Albuquerque Journal

From toes to head, Brown is a problem

Now, he’s the Raiders’ problem as he insists on wearing his old helmet

- BY DIETER KURTENBACH

A bizarre foot injury might not be a wedge in the new relationsh­ip between star wide receiver Antonio Brown and the Raiders.

But apparently, his helmet is.

Brown has worn one type of helmet, a Schutt Air Advantage, for his entire nine-year NFL career. According to ESPN, he is threatenin­g to never play football again unless he can continue to wear that model, which is no longer approved by the league.

The saga is, from head to toe, deeply strange and so unnecessar­ily dramatic.

But don’t feel sorry for the Raiders. While, yes, this story is beyond the realm of our general sense of normalcy, this is par for the course with Brown, and the Raiders should have known that when they signed him this offseason.

NFL Network’s Mike Silver posted a long, fascinatin­g Twitter thread on Friday about Brown’s efforts to wear the now-unapproved helmet. According to Silver, Brown, at one point, instead of wearing a new, league-approved helmet in a spring practice, opted to wear his Air Advantage,

which was painted with colors “approximat­ing — but not completely mimicking” the Raiders’.

The ESPN report claims that Brown believes the NFL’s new helmet requiremen­ts single him out and that different helmet models limit his vision. It should be noted that several other NFL players, including Tom Brady and Aaron Rodgers, have been forced to change helmets as a result of the new requiremen­ts.

We all have our quirks. But this is next-level; Brown reportedly met with the NFL for two hours regarding the helmet on Friday. He is genuinely willing to let his career die on this hill.

You should take him seriously: Brown claimed in an ESPN interview in February that he doesn’t “even have to play football if I don’t want. I don’t need the game. I don’t need to prove nothing to anyone. If they want to play, they’re going to play by my rules.”

Brown has made more than $70 million to date and will be a Pro Football Hall of Famer when his career ends. His finances and legacy should be secure.

But if he does quit over a helmet, he’d walk away from $30 million in guaranteed money and as much as $50 million overall, all while he was still one of the best players in the game.

That would be a bold and strange decision, no? It certainly could make you question if his helmet had been working properly over the last few years.

It’s important to note that Silver also reported Friday that Brown has been late to several Raider team meetings and rarely focused when he did arrive. (You might have noticed him standing in the back during the opening team meeting in the first episode of HBO’s documentar­y series Hard Knocks, which is following the Raiders’ training camp this season.)

Add all of this preseason drama to his unexpected foot injury — one that was reportedly suffered not on a football field but in a cryogenic chamber and had him leave Raiders training camp in Napa to see foot specialist­s — and you have an unforgetta­ble hot mess of a situation.

All while the Raiders’ regular-season start is still a month away.

Training camp is a critical time for NFL teams — it’s a few weeks of focused work meant to prepare teams for 16 games. But in a league that treats “distractio­ns” like a plague, Brown’s past few weeks have been a swarm of locusts, and that cannot be helping the Raiders’ preparatio­n.

It surprised many fans when the Raiders were able to trade for him this past offseason and only had to forfeit a third- and a fifth-round pick to acquire him.
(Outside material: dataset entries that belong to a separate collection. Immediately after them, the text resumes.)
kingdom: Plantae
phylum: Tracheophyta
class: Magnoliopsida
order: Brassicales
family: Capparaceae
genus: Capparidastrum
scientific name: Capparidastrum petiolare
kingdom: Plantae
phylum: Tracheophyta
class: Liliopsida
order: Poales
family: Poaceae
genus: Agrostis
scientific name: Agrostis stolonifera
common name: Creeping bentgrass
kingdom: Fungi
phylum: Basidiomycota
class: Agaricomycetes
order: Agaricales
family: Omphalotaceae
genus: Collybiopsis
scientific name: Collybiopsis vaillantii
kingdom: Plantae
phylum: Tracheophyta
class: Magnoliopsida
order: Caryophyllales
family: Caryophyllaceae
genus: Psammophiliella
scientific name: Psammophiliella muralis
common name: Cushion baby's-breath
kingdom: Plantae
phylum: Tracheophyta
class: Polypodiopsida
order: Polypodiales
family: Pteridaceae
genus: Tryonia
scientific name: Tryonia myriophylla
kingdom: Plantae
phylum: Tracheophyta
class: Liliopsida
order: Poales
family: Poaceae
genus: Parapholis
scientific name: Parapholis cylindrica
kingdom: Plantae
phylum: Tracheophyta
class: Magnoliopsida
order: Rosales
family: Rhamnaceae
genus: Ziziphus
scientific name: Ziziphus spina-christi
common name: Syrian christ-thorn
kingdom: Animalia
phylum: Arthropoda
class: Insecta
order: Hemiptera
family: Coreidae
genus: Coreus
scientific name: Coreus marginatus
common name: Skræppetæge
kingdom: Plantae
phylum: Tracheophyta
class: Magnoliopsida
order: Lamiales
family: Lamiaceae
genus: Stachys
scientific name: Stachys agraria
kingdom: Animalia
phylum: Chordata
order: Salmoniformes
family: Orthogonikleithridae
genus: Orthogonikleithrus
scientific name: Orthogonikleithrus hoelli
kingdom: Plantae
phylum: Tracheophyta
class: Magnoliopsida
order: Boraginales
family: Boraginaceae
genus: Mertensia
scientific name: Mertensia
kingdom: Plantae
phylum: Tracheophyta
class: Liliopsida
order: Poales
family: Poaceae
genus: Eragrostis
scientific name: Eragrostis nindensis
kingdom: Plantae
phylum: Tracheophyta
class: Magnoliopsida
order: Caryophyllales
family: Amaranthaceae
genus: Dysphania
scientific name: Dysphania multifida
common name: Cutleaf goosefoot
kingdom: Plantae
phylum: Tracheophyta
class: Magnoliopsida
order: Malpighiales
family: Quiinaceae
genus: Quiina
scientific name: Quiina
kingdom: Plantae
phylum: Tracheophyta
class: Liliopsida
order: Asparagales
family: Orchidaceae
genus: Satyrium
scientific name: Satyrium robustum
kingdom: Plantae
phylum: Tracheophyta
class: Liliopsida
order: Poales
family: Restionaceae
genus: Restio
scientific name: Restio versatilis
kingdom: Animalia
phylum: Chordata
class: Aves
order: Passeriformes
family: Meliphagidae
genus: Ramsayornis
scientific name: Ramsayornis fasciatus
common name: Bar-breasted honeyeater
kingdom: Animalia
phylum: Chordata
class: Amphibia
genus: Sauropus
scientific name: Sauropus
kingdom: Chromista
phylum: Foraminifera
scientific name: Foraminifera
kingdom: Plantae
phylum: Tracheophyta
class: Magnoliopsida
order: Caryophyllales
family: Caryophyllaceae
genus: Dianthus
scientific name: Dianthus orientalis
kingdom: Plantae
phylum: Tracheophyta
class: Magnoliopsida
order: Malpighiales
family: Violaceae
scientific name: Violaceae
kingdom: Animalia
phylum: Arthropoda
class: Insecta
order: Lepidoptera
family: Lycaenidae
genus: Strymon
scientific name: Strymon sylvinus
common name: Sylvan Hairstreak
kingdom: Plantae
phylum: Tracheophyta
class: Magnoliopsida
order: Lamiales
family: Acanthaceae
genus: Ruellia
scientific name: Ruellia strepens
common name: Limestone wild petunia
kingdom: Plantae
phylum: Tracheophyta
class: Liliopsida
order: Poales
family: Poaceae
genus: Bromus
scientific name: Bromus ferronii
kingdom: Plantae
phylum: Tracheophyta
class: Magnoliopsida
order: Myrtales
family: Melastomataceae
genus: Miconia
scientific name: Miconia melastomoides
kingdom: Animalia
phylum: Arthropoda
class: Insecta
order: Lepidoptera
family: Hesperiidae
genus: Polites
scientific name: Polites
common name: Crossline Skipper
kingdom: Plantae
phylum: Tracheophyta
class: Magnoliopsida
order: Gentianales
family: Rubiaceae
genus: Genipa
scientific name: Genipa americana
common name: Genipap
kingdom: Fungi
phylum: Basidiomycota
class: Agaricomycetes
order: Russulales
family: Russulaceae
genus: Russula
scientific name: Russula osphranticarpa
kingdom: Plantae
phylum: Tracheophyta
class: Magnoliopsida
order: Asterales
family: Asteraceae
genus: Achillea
That’s nowhere near normal value.

But it was the best offer the Steelers — Brown’s former team — received.

The rest of the NFL knew what the Steelers had been dealing with in AB: an insanely talented player who was a major problem for opposing defenses on Sunday and for his own team Monday through Saturday.

In Pittsburgh, Brown was mercurial and outspoken. He acted out when he had grievances, which, in his final year with the Steelers, seemed to be all the time, and with nearly everyone. Brown, in that sit-down interview with ESPN, said his feuds with the Steelers were “all about respect.” That same accusation is now being levied toward the NFL in regard to the helmet.

According to reporters in Pittsburgh, he was also habitually tardy to meetings and showed a lack of focus in them when he actually arrived. Perhaps as a direct result, while he was one of the best players in the league, he was accused of winging it on the field. Steelers quarterbac­k Ben Roethlisbe­rger publicly called out Brown for running wrong routes multiple times last season.

This reputation is probably why Gruden has been visibly frustrated when he’s been asked about the now-absent Brown in recent press conference­s. It’s the Steelers’ saga all over again — only this time without all the winning.

Eventually, one of the bestrun organizati­ons in the NFL decided one of the best players in the NFL wasn’t worth the trouble anymore, so they took on a salary cap hit of $21 million for this season and traded him to the Raiders.

Right now, that looks like a pretty good deal for Pittsburgh.